## Lens and sensor metadata
------------------------------------------------------------
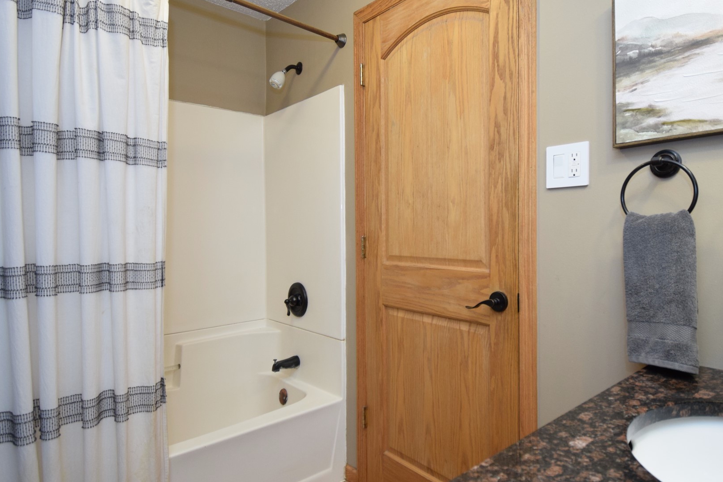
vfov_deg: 61.9
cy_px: 235
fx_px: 402
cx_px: 399
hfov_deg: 83.7
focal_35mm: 20
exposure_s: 1/60
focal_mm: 10
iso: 640
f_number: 4.5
------------------------------------------------------------
## Assigned task
Extract the text of all the records above verbatim, excluding pictures.

## Solved exercise
vfov_deg: 61.9
cy_px: 235
fx_px: 402
cx_px: 399
hfov_deg: 83.7
focal_35mm: 20
exposure_s: 1/60
focal_mm: 10
iso: 640
f_number: 4.5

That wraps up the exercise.